**PROVIDED TEXT**
To Heal the World? How the Jewish Left Corrupts Judaism and Endangers Israel is a sweeping critique of the contemporary progressive Jewish left, arguing that its roots in the Jewish enlightenment (haskala) and classical Reform Judaism render it a distortion of “traditional Judaism” and a danger to Jews. When I say that To Heal the World? does not live up to its stated goals, it is not because I disagree with its conclusion, which I do. Rather, it’s because author Jonathan Neumann does not appear to have the requisite historical tools or sufficient knowledge of Judaism to make his case.
There are certainly well-argued and compelling books from the Jewish right criticizing the Jewish left. The reader can easily access the essays of Jon Levenson, David Novak, and Alan Arkush to note only three examples. These writers all have the requisite knowledge of history, general and Jewish, and a firm grasp of the literary canon sufficient to wage such critiques. I may disagree with them but I read them with utter seriousness and respect. To Heal the World?, on the other hand, does not meet this standard in terms of substance, method, or argumentation.

**RECORDS PROVIDED**
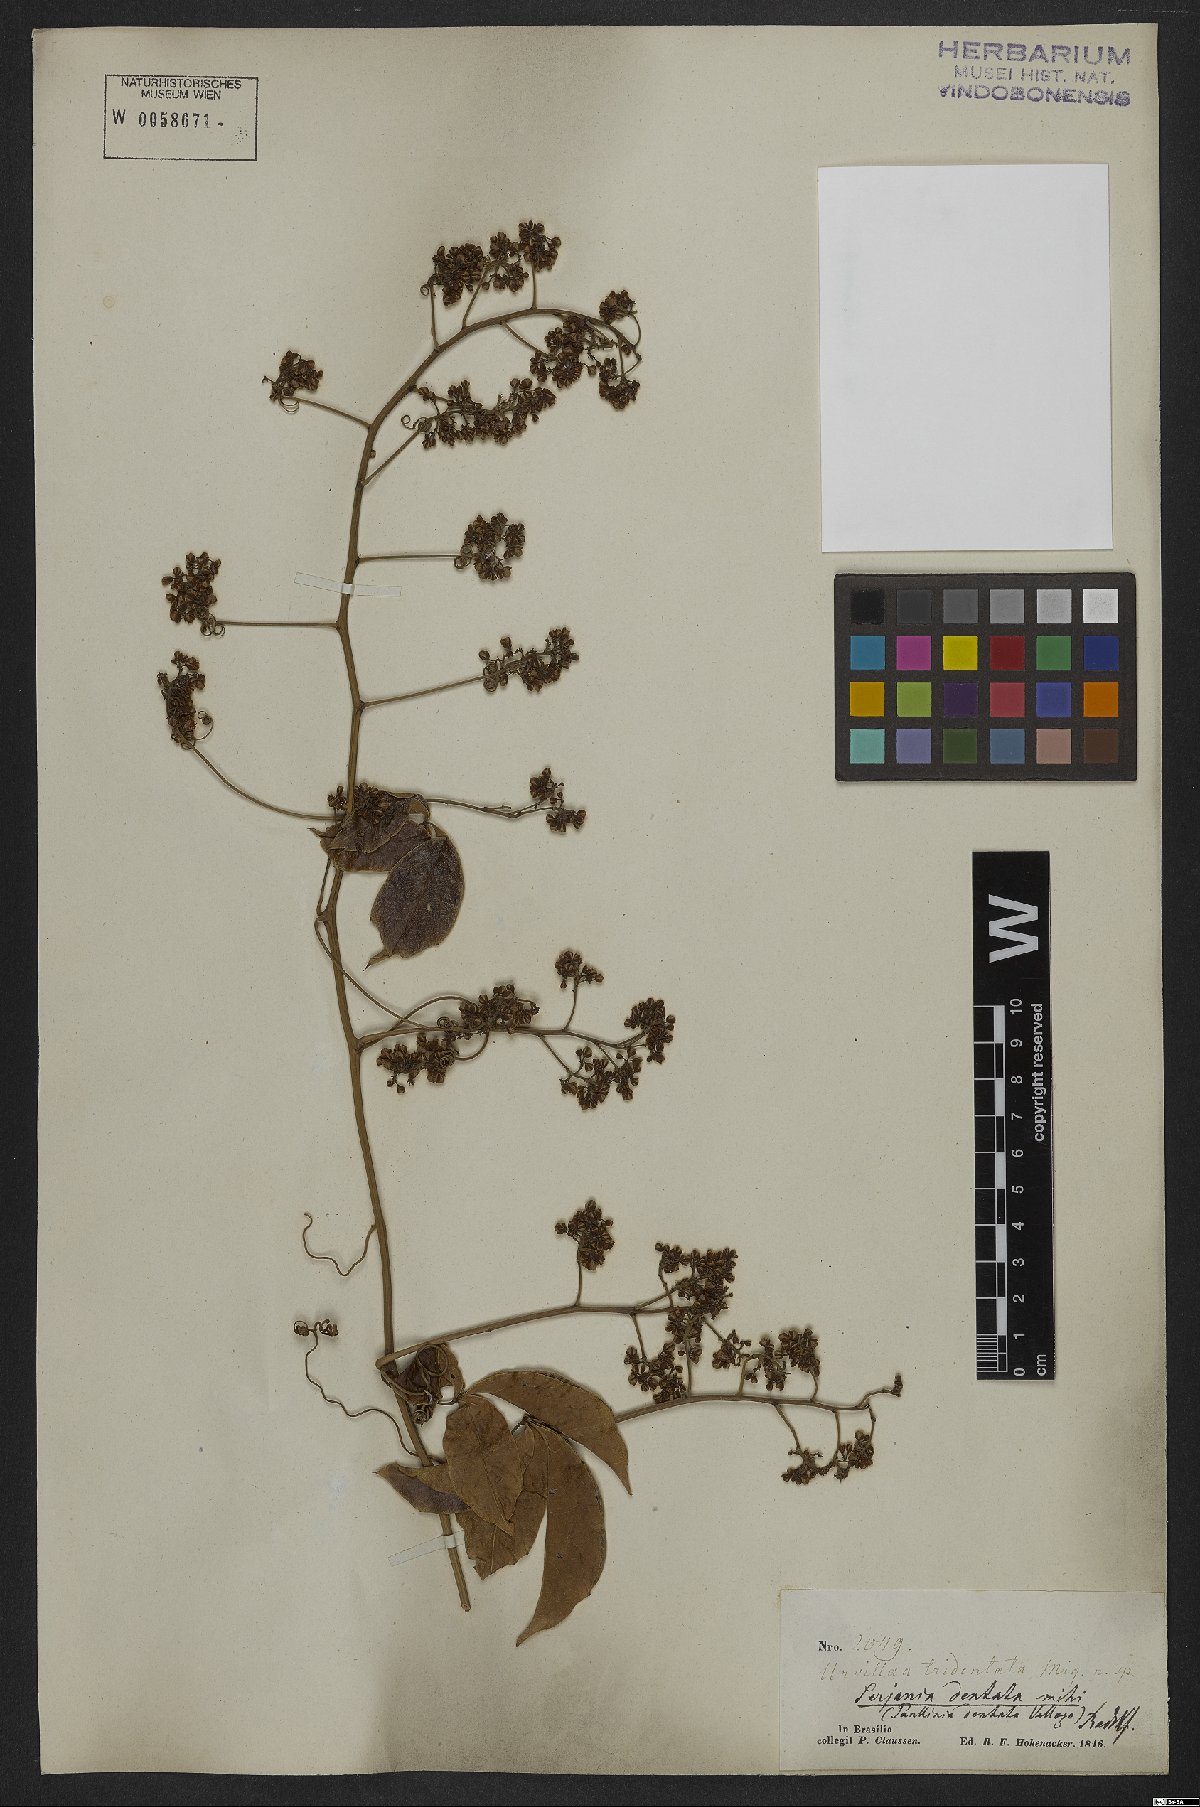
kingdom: Plantae
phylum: Tracheophyta
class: Magnoliopsida
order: Sapindales
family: Sapindaceae
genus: Serjania
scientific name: Serjania dentata
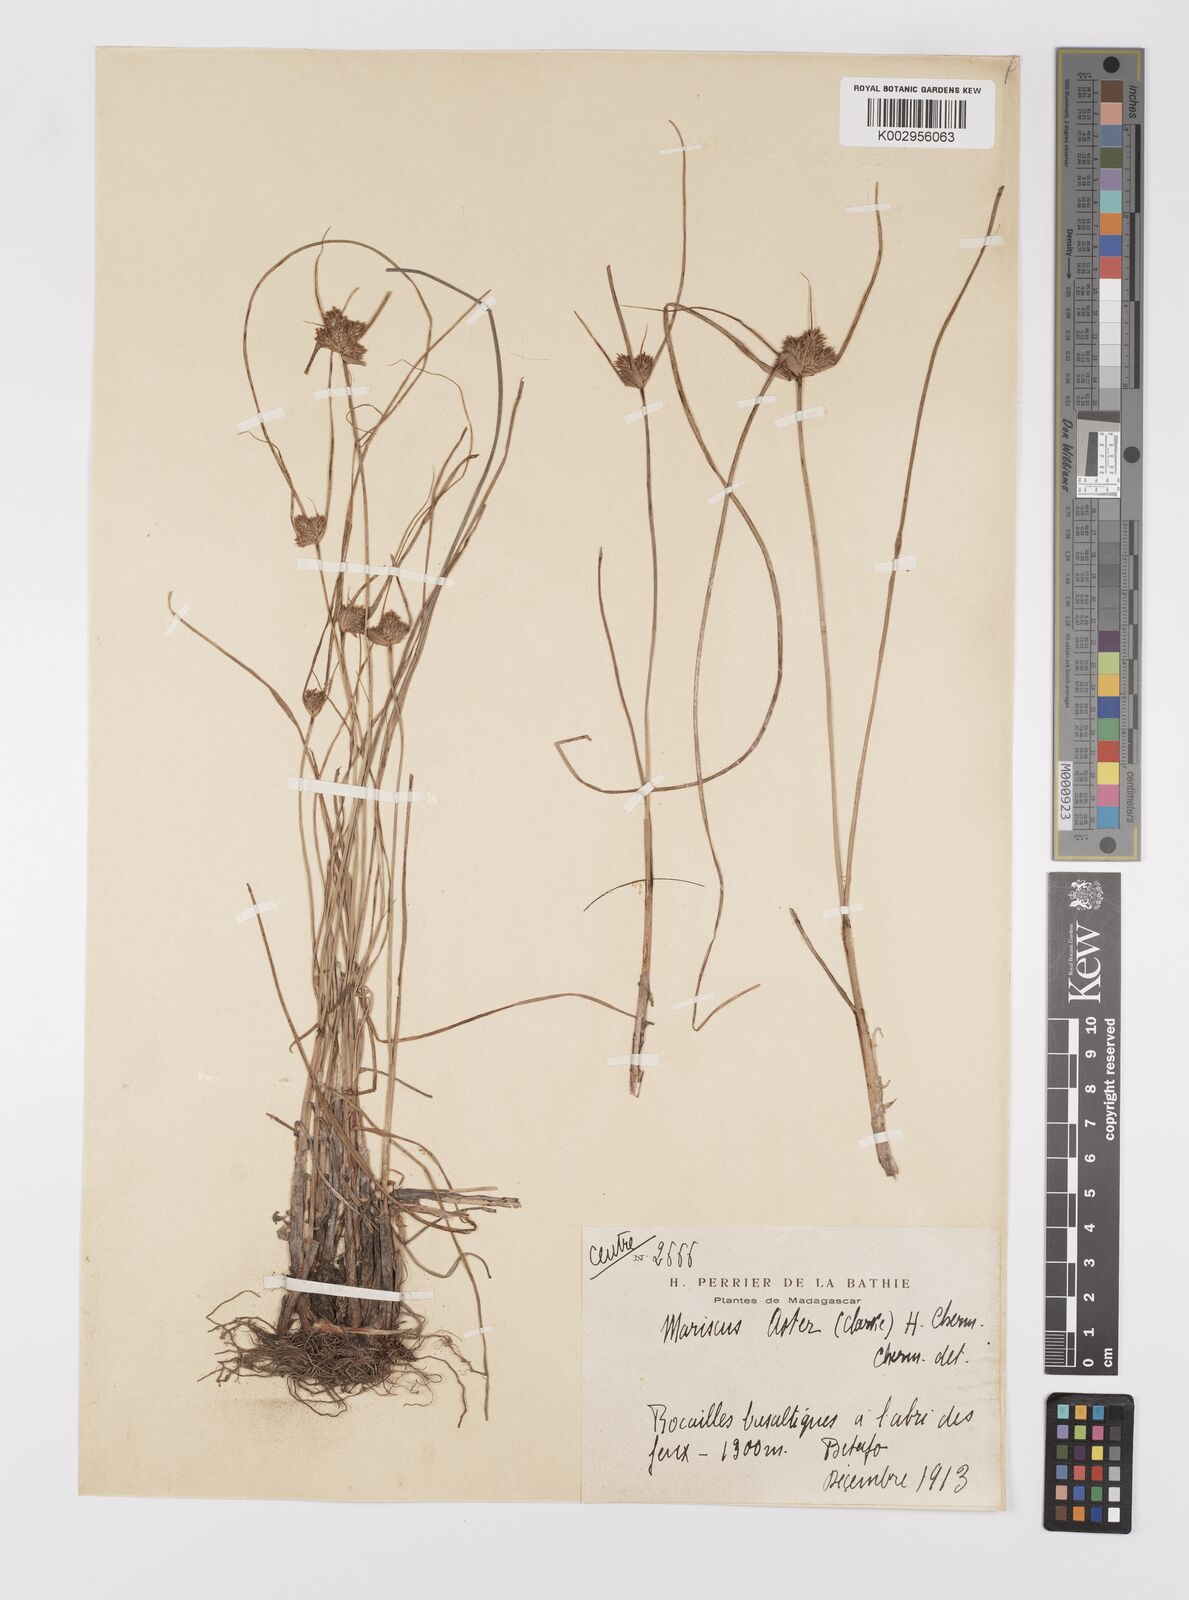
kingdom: Plantae
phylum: Tracheophyta
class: Liliopsida
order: Poales
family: Cyperaceae
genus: Cyperus
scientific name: Cyperus aster
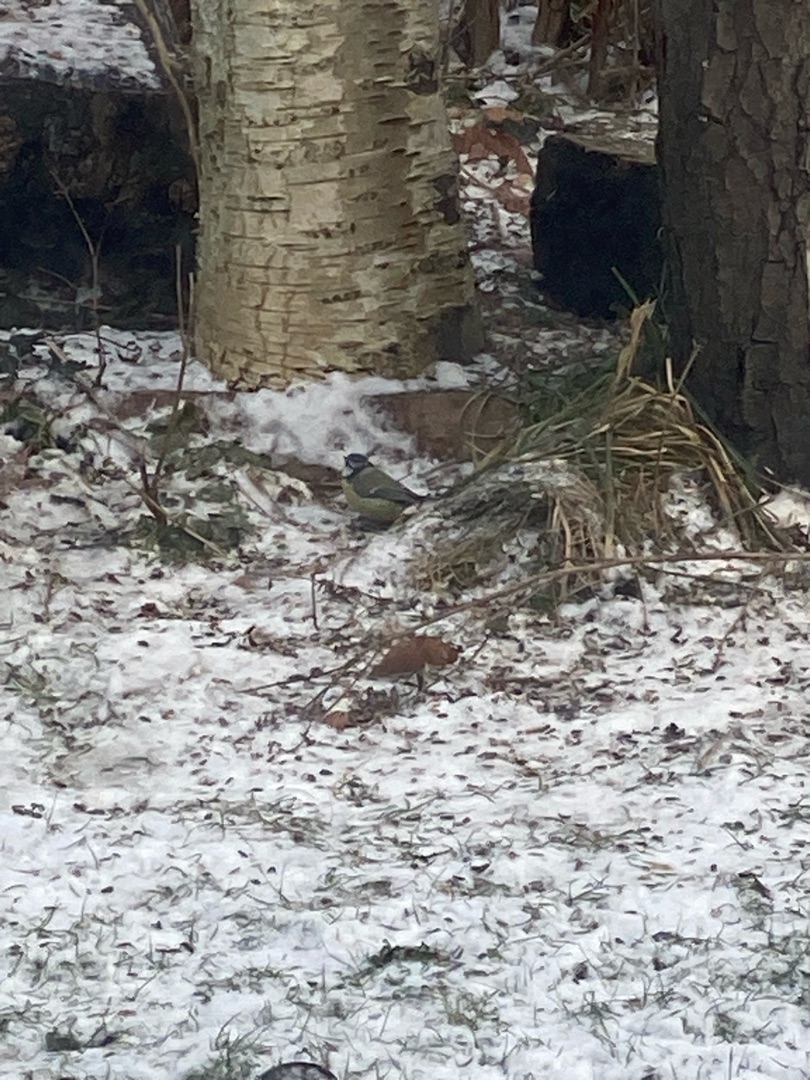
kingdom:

**STATED PROBLEM 1**
Present the lines of the entries as a Markdown table with the columns "Number" and "Line," beginning at the line that contains "class: Magnoliopsida" and running through the end of the entries. Omit blank lines and the pictures.
**STATED PROBLEM 2**
Extend the review of To Heal the World? beyond its final sentence.

**WRITTEN RESPONSE 1**
| Number | Line |
|---|---|
| 1 | class: Magnoliopsida |
| 2 | order: Sapindales |
| 3 | family: Sapindaceae |
| 4 | genus: Serjania |
| 5 | scientific name: Serjania dentata |
| 6 | kingdom: Plantae |
| 7 | phylum: Tracheophyta |
| 8 | class: Liliopsida |
| 9 | order: Poales |
| 10 | family: Cyperaceae |
| 11 | genus: Cyperus |
| 12 | scientific name: Cyperus aster |
| 13 | kingdom: |

**WRITTEN RESPONSE 2**
It is not that Neumann is always wrong. I agree with some of the interpretive excesses of the liberal Jewish adaptation of sources he notes, but his argument, even when on the mark, often collapses under the clay of its foundations. It is an example—one can find others in the pages of Commentary and other like-minded publications—of someone from the right who knows little about Judaism polemicizing against the left by claiming they know little about Judaism. In the chapter on tikkun olam almost all the rabbinic sources Neumann cites are sources used by social-justice activists themselves (which he contests) or sources he cites from secondary literature. In other words, this is not a source-based critique of social-activist Judaism but simply an ideological bromide against Jewish liberalism under the guise of a serious critique of social activism.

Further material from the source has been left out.